背景
ゲノム編集技術は、遺伝子疾患の治療や細胞療法の開発において革新的な進歩をもたらしています。特に、がん免疫療法におけるCAR-T細胞の開発では、T細胞の機能を強化したり、自己抗原反応性を抑制したりするために遺伝子編集が不可欠です。しかし、既存のCRISPR-Cas9システムでは、標的遺伝子の切断効率や、標的以外の部位を切断してしまう「オフターゲット効果」が課題となることがありました。より安全で効率的な遺伝子破壊技術が、次世代の細胞治療開発には求められていました。
主要な研究内容
山口大学、東京大学、理化学研究所の共同研究チームは、バクテリア由来の別のゲノム編集ツールであるCRISPR-Cas3システムに着目し、これをヒトT細胞の遺伝子編集に応用する研究を進めました。

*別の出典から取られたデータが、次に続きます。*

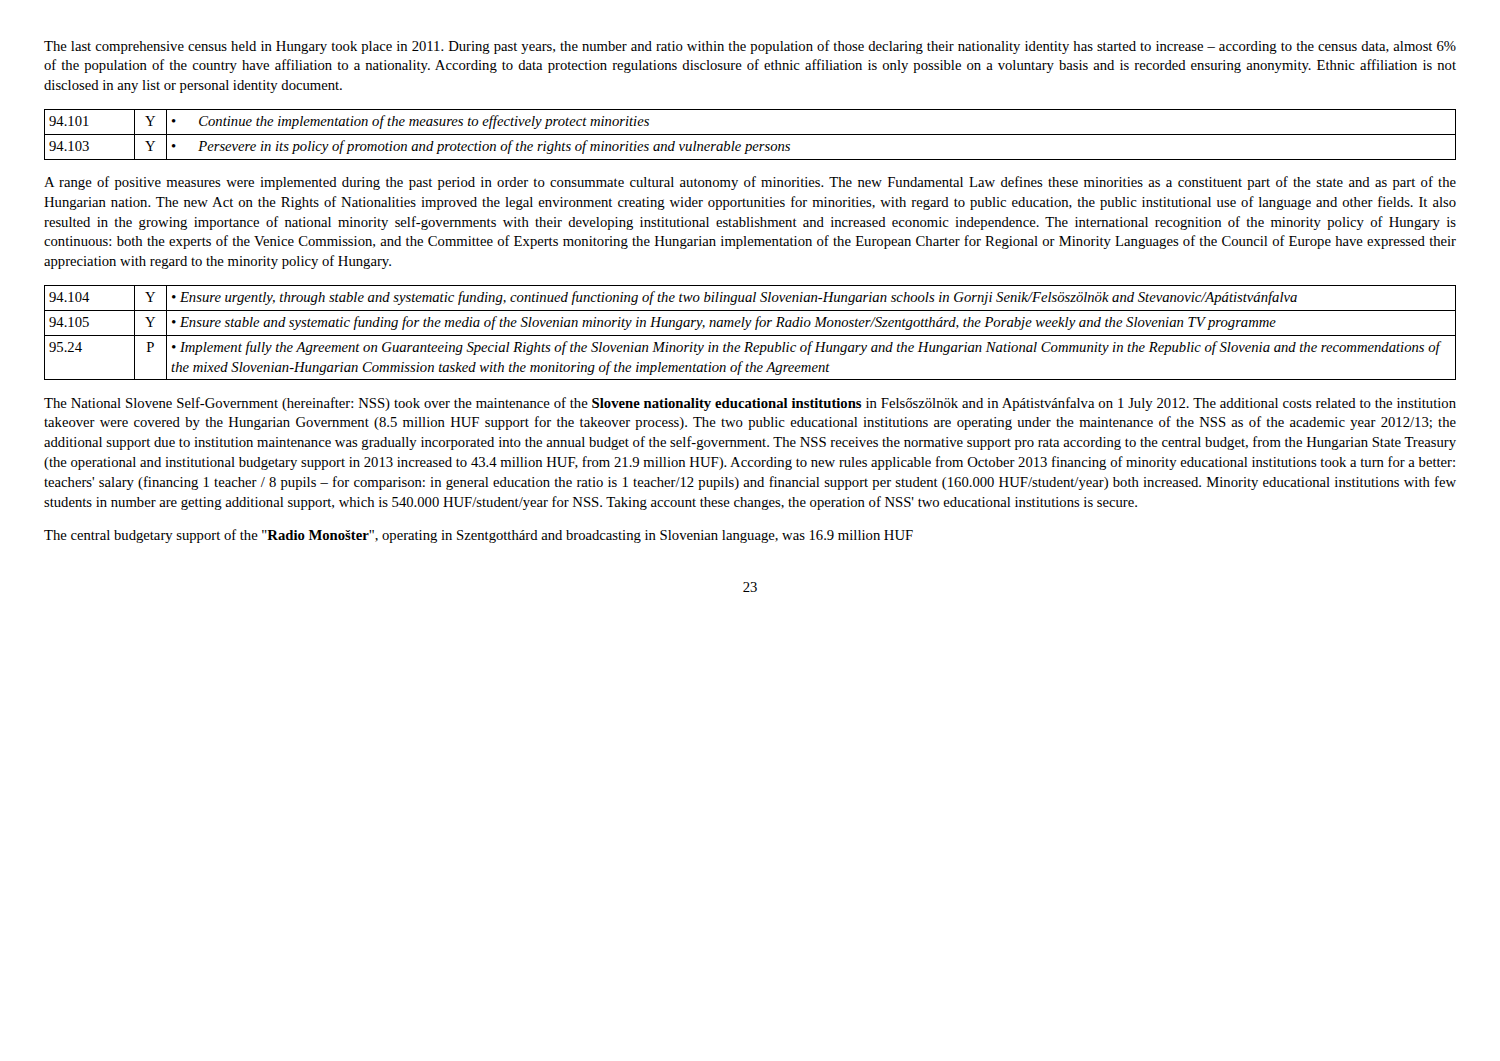The last comprehensive census held in Hungary took place in 2011. During past years, the number and ratio within the population of those declaring their nationality identity has started to increase – according to the census data, almost 6% of the population of the country have affiliation to a nationality. According to data protection regulations disclosure of ethnic affiliation is only possible on a voluntary basis and is recorded ensuring anonymity. Ethnic affiliation is not disclosed in any list or personal identity document.
| 94.101 | Y | • Continue the implementation of the measures to effectively protect minorities |
| 94.103 | Y | • Persevere in its policy of promotion and protection of the rights of minorities and vulnerable persons |
A range of positive measures were implemented during the past period in order to consummate cultural autonomy of minorities. The new Fundamental Law defines these minorities as a constituent part of the state and as part of the Hungarian nation. The new Act on the Rights of Nationalities improved the legal environment creating wider opportunities for minorities, with regard to public education, the public institutional use of language and other fields. It also resulted in the growing importance of national minority self-governments with their developing institutional establishment and increased economic independence. The international recognition of the minority policy of Hungary is continuous: both the experts of the Venice Commission, and the Committee of Experts monitoring the Hungarian implementation of the European Charter for Regional or Minority Languages of the Council of Europe have expressed their appreciation with regard to the minority policy of Hungary.
| 94.104 | Y | • Ensure urgently, through stable and systematic funding, continued functioning of the two bilingual Slovenian-Hungarian schools in Gornji Senik/Felsöszölnök and Stevanovic/Apátistvánfalva |
| 94.105 | Y | • Ensure stable and systematic funding for the media of the Slovenian minority in Hungary, namely for Radio Monoster/Szentgotthárd, the Porabje weekly and the Slovenian TV programme |
| 95.24 | P | • Implement fully the Agreement on Guaranteeing Special Rights of the Slovenian Minority in the Republic of Hungary and the Hungarian National Community in the Republic of Slovenia and the recommendations of the mixed Slovenian-Hungarian Commission tasked with the monitoring of the implementation of the Agreement |
The National Slovene Self-Government (hereinafter: NSS) took over the maintenance of the Slovene nationality educational institutions in Felsőszölnök and in Apátistvánfalva on 1 July 2012. The additional costs related to the institution takeover were covered by the Hungarian Government (8.5 million HUF support for the takeover process). The two public educational institutions are operating under the maintenance of the NSS as of the academic year 2012/13; the additional support due to institution maintenance was gradually incorporated into the annual budget of the self-government. The NSS receives the normative support pro rata according to the central budget, from the Hungarian State Treasury (the operational and institutional budgetary support in 2013 increased to 43.4 million HUF, from 21.9 million HUF). According to new rules applicable from October 2013 financing of minority educational institutions took a turn for a better: teachers' salary (financing 1 teacher / 8 pupils – for comparison: in general education the ratio is 1 teacher/12 pupils) and financial support per student (160.000 HUF/student/year) both increased. Minority educational institutions with few students in number are getting additional support, which is 540.000 HUF/student/year for NSS. Taking account these changes, the operation of NSS' two educational institutions is secure.
The central budgetary support of the "Radio Monošter", operating in Szentgotthárd and broadcasting in Slovenian language, was 16.9 million HUF
23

Cas3はCas9とは異なり、標的部位のDNAを一度切断するだけでなく、そこから連続的にDNAを分解していくという独特なメカニズムを持っています。この特性を利用することで、研究者らは、ヒトT細胞内の特定の遺伝子を大規模なDNA欠失によって極めて効率的かつ確実にノックアウトすることに成功しました。重要な点として、このCas3システムはオフターゲット効果がほとんど認められず、高い特異性を持つことが示されました。
応用と展望
本研究の成果は、特にCAR-T細胞療法のような細胞治療の分野において、その安全性と有効性を大幅に向上させる可能性を秘めています。例えば、T細胞受容体(TCR)遺伝子や主要組織適合性複合体(MHC)関連遺伝子をノックアウトすることで、アロ反応(同種移植片拒絶反応)のリスクを低減し、より普遍的に利用可能な「ユニバーサルCAR-T細胞」の開発が加速されると期待されます。実際に、このCas3システムを用いて作製されたCAR-T細胞は、高い腫瘍殺傷活性を維持することがin vitroおよびin vivoの実験で実証されました。これにより、患者固有のT細胞を使用することなく、標準化された治療法としての次世代がん免疫療法の開発が進展し、より多くの患者に高品質な細胞治療が提供される未来が拓けるでしょう。